The privatization of Pennsylvania's wine and spirits shops will not do much for state revenues but will usher in alcohol-related social problems.

Those were the key takeaways offered by researchers working with the Keystone Research Center at hearings of the Pennsylvania House Liquor Control Committee this week in Philadelphia.

University of Michigan researcher Roland Zullo, who has worked with Keystone on privatization issues, presented the results of his analysis of a pro-privatization study commissioned by Governor Tom Corbett's Budget Office. As Zullo's written testimony shows, the study, performed by Public Finance Management (PFM), was very open about its assignment: show how privatization will maintain annual wine and spirits revenue for the state, while maximizing upfront fees from privatizing.

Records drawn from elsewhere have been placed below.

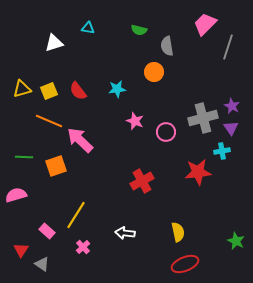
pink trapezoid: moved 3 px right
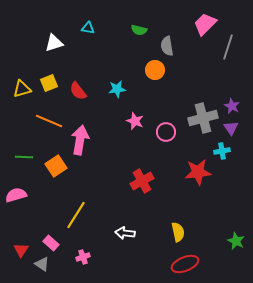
orange circle: moved 1 px right, 2 px up
yellow square: moved 8 px up
pink arrow: rotated 56 degrees clockwise
orange square: rotated 15 degrees counterclockwise
pink rectangle: moved 4 px right, 12 px down
pink cross: moved 10 px down; rotated 24 degrees clockwise
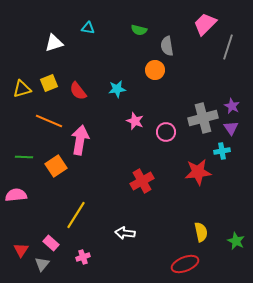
pink semicircle: rotated 10 degrees clockwise
yellow semicircle: moved 23 px right
gray triangle: rotated 35 degrees clockwise
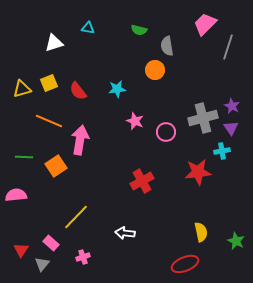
yellow line: moved 2 px down; rotated 12 degrees clockwise
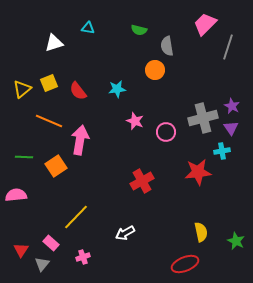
yellow triangle: rotated 24 degrees counterclockwise
white arrow: rotated 36 degrees counterclockwise
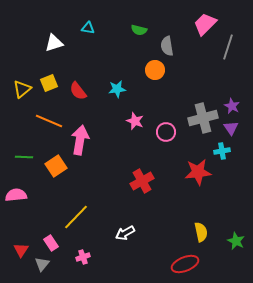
pink rectangle: rotated 14 degrees clockwise
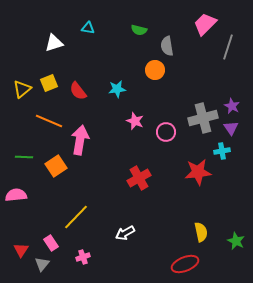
red cross: moved 3 px left, 3 px up
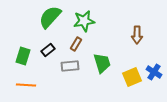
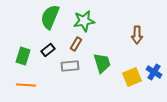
green semicircle: rotated 20 degrees counterclockwise
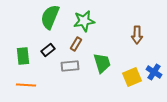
green rectangle: rotated 24 degrees counterclockwise
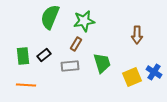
black rectangle: moved 4 px left, 5 px down
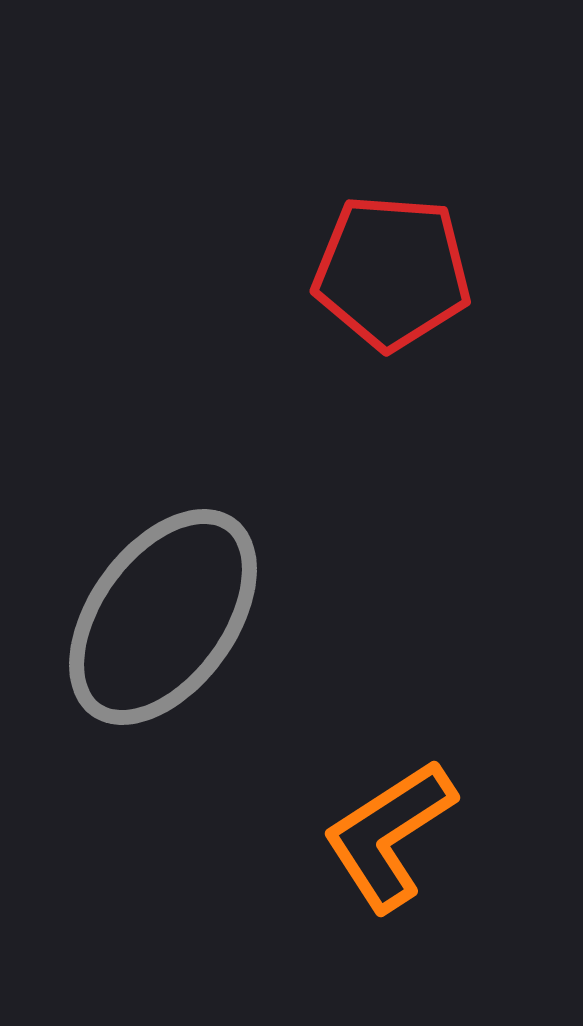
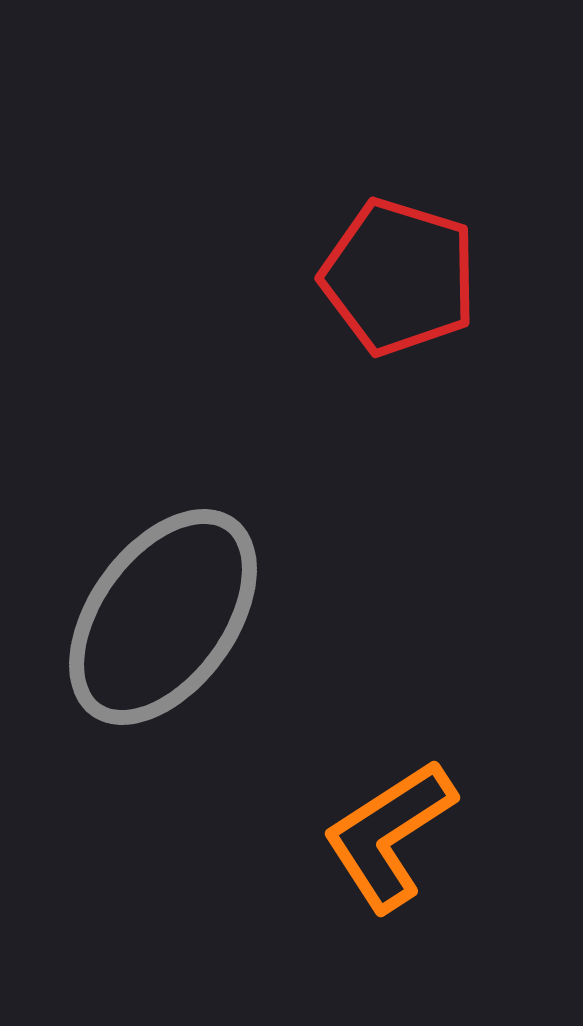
red pentagon: moved 7 px right, 5 px down; rotated 13 degrees clockwise
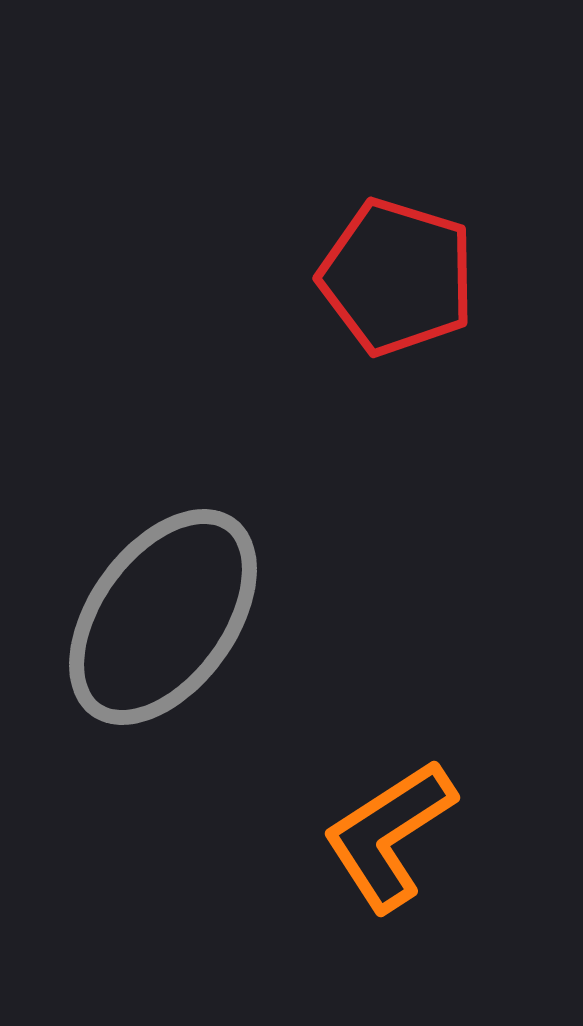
red pentagon: moved 2 px left
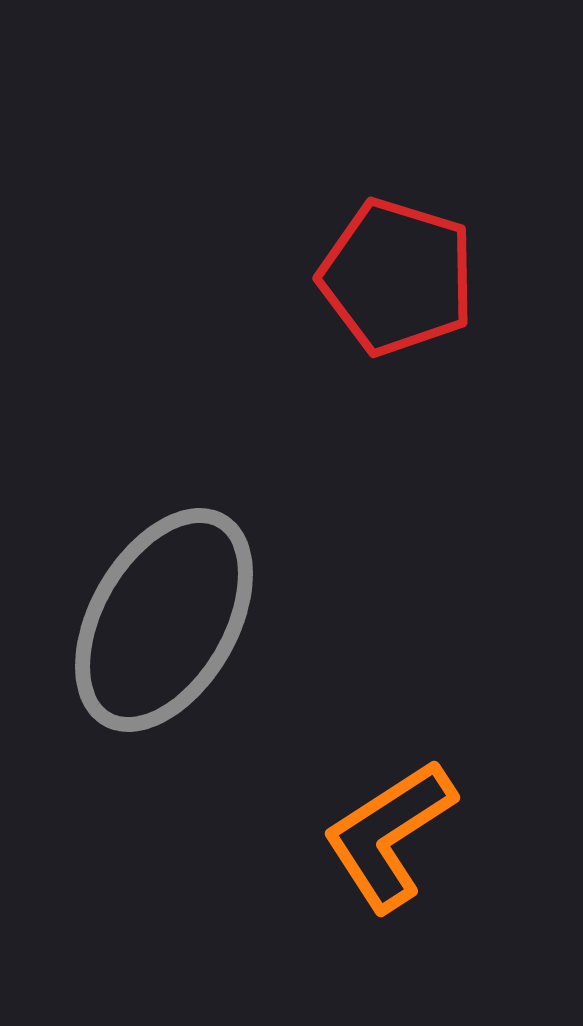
gray ellipse: moved 1 px right, 3 px down; rotated 6 degrees counterclockwise
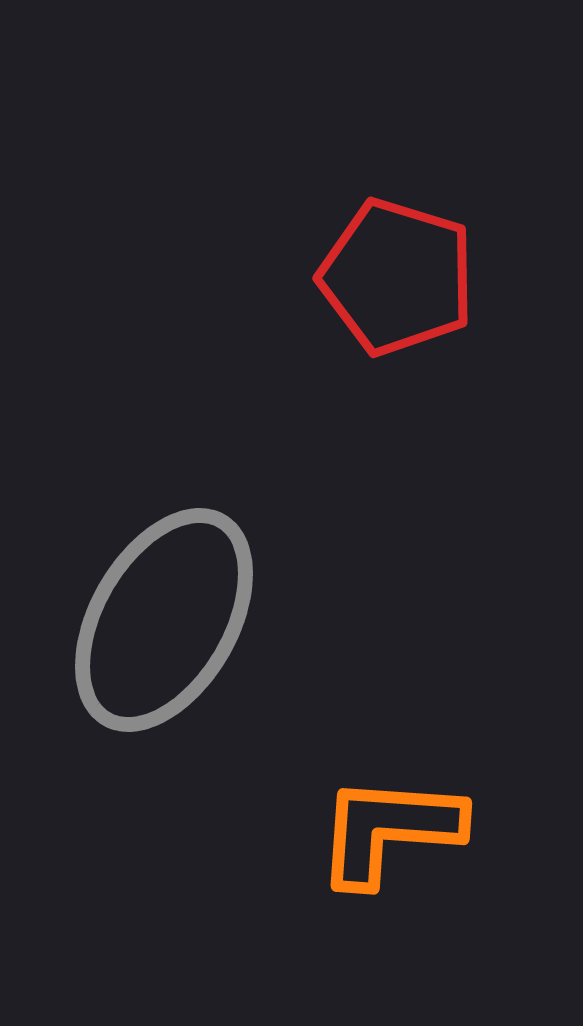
orange L-shape: moved 5 px up; rotated 37 degrees clockwise
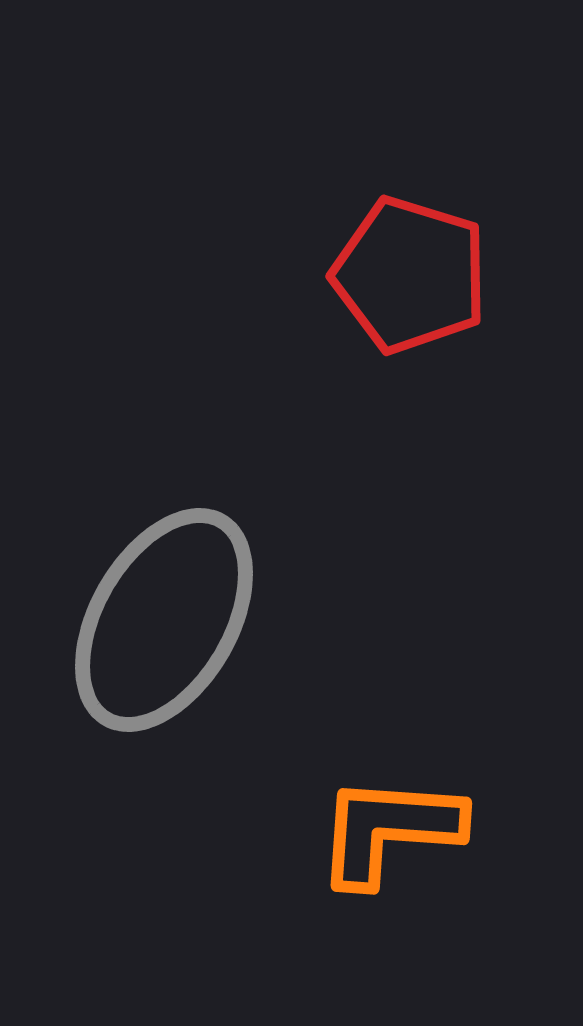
red pentagon: moved 13 px right, 2 px up
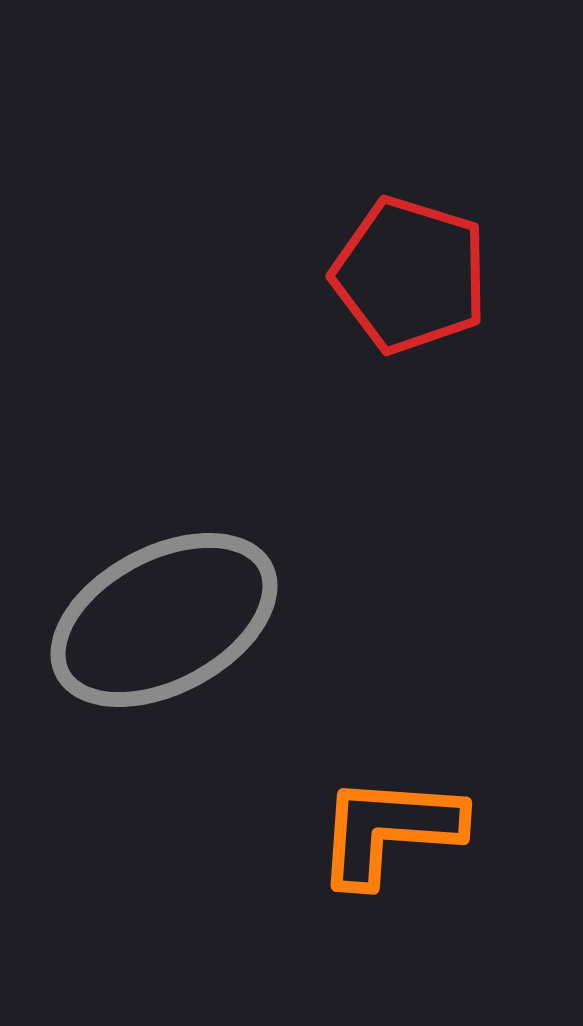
gray ellipse: rotated 32 degrees clockwise
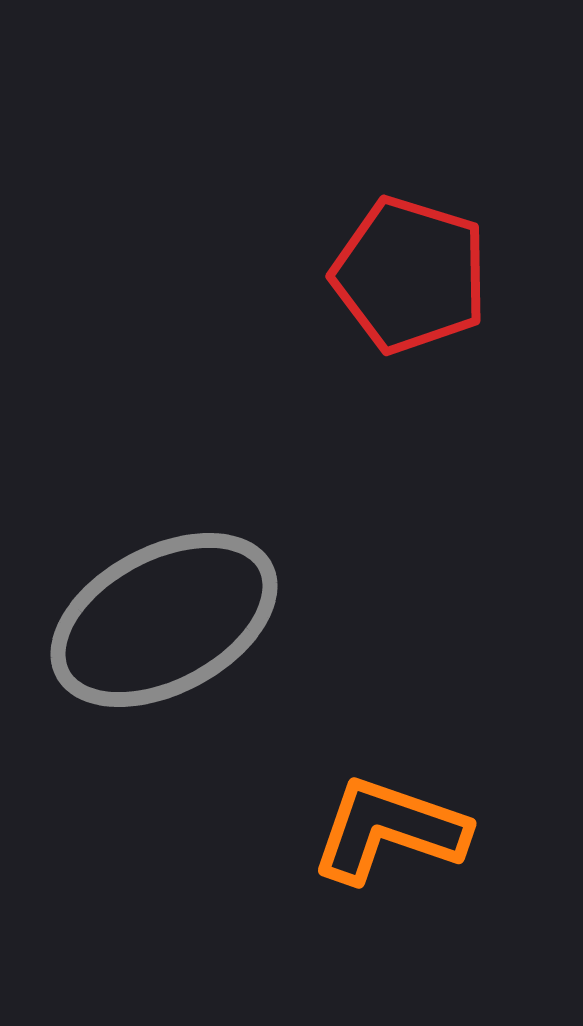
orange L-shape: rotated 15 degrees clockwise
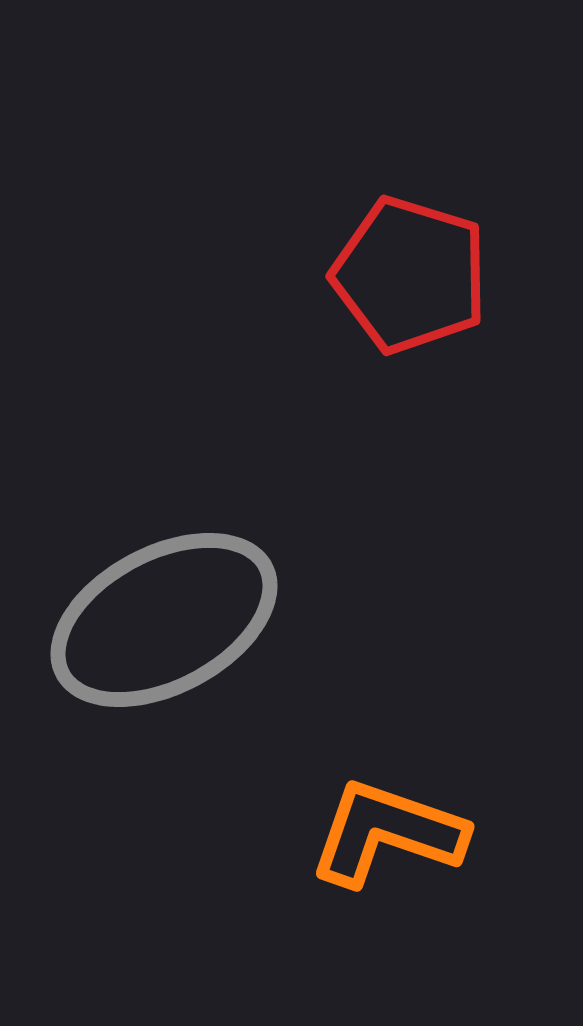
orange L-shape: moved 2 px left, 3 px down
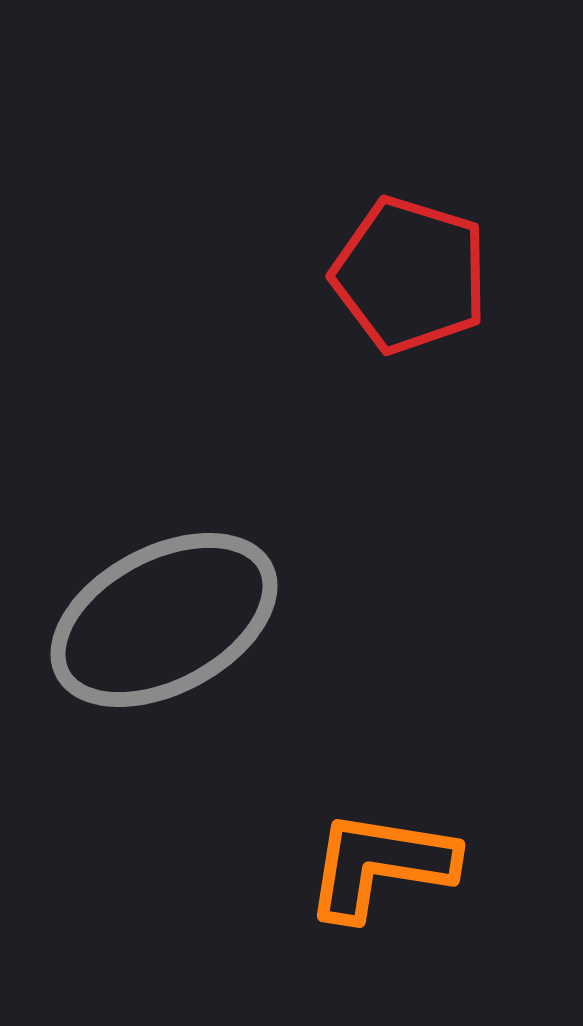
orange L-shape: moved 7 px left, 32 px down; rotated 10 degrees counterclockwise
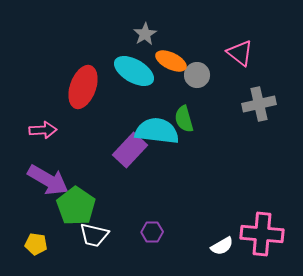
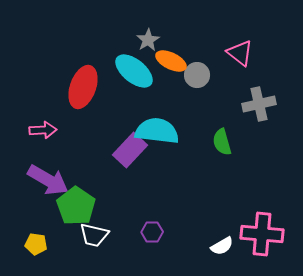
gray star: moved 3 px right, 6 px down
cyan ellipse: rotated 9 degrees clockwise
green semicircle: moved 38 px right, 23 px down
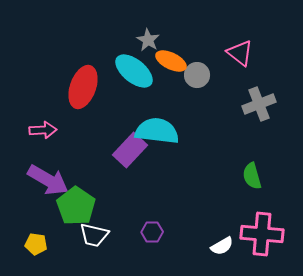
gray star: rotated 10 degrees counterclockwise
gray cross: rotated 8 degrees counterclockwise
green semicircle: moved 30 px right, 34 px down
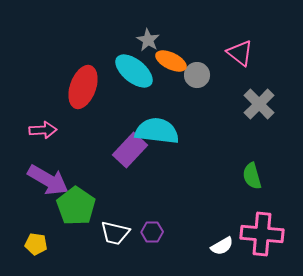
gray cross: rotated 24 degrees counterclockwise
white trapezoid: moved 21 px right, 2 px up
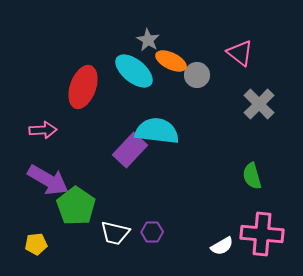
yellow pentagon: rotated 15 degrees counterclockwise
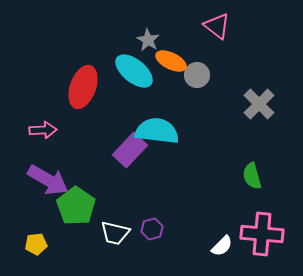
pink triangle: moved 23 px left, 27 px up
purple hexagon: moved 3 px up; rotated 15 degrees counterclockwise
white semicircle: rotated 15 degrees counterclockwise
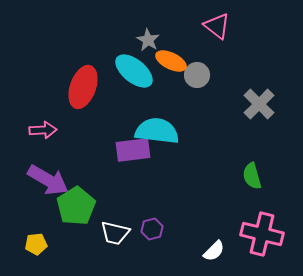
purple rectangle: moved 3 px right; rotated 40 degrees clockwise
green pentagon: rotated 6 degrees clockwise
pink cross: rotated 9 degrees clockwise
white semicircle: moved 8 px left, 5 px down
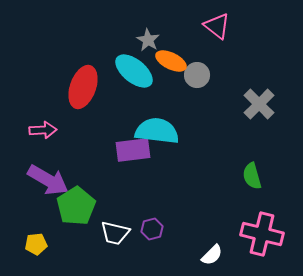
white semicircle: moved 2 px left, 4 px down
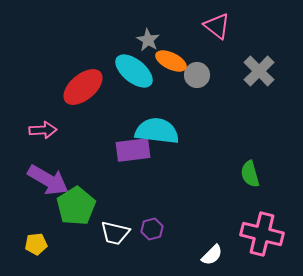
red ellipse: rotated 30 degrees clockwise
gray cross: moved 33 px up
green semicircle: moved 2 px left, 2 px up
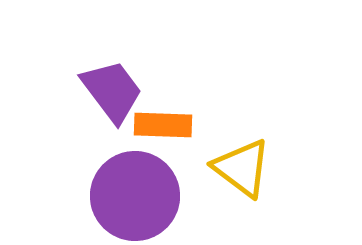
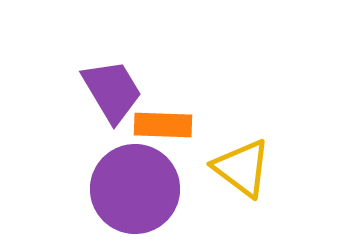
purple trapezoid: rotated 6 degrees clockwise
purple circle: moved 7 px up
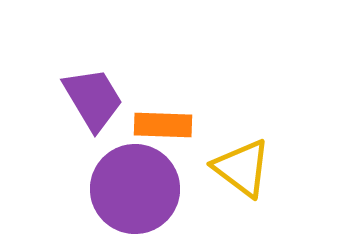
purple trapezoid: moved 19 px left, 8 px down
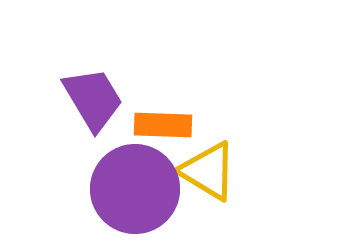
yellow triangle: moved 34 px left, 3 px down; rotated 6 degrees counterclockwise
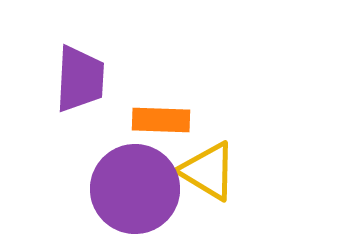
purple trapezoid: moved 13 px left, 20 px up; rotated 34 degrees clockwise
orange rectangle: moved 2 px left, 5 px up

As Roland shows, this is an impossible assignment. Consequently, PFM was forced to make implausible and incompatible assumptions. To maintain revenue neutrality, PFM assumed very high taxes on wine and spirits, a high annual fee from franchisees, and low price markups by private wholesalers and retailers.

These same assumptions, however, would make wine and spirits franchises a dud as a business opportunity - companies would make low profits or lose money, and they sure won't give the state a big upfront check for the right to lose money. As Roland said, "I can't square this circle."

Keystone Labor Economist Mark Price reviewed the likely negative social impacts of privatization at the hearings this week.

He also showed that researchers for the Commonwealth Foundation left key variables out of their analysis of state differences in alcohol-related traffic fatalities, which they have used to argue that traffic fatalities are the same or lower in states with privatized alcohol distribution systems.

One of the missing variables was average miles traveled. Surprise! When people drive further they have a greater chance of an accident and a traffic fatality. Put the missing variables into the statistical analysis and you find that alcohol-related traffic fatalities are higher in privatized states than “heavy control” states such as Pennsylvania.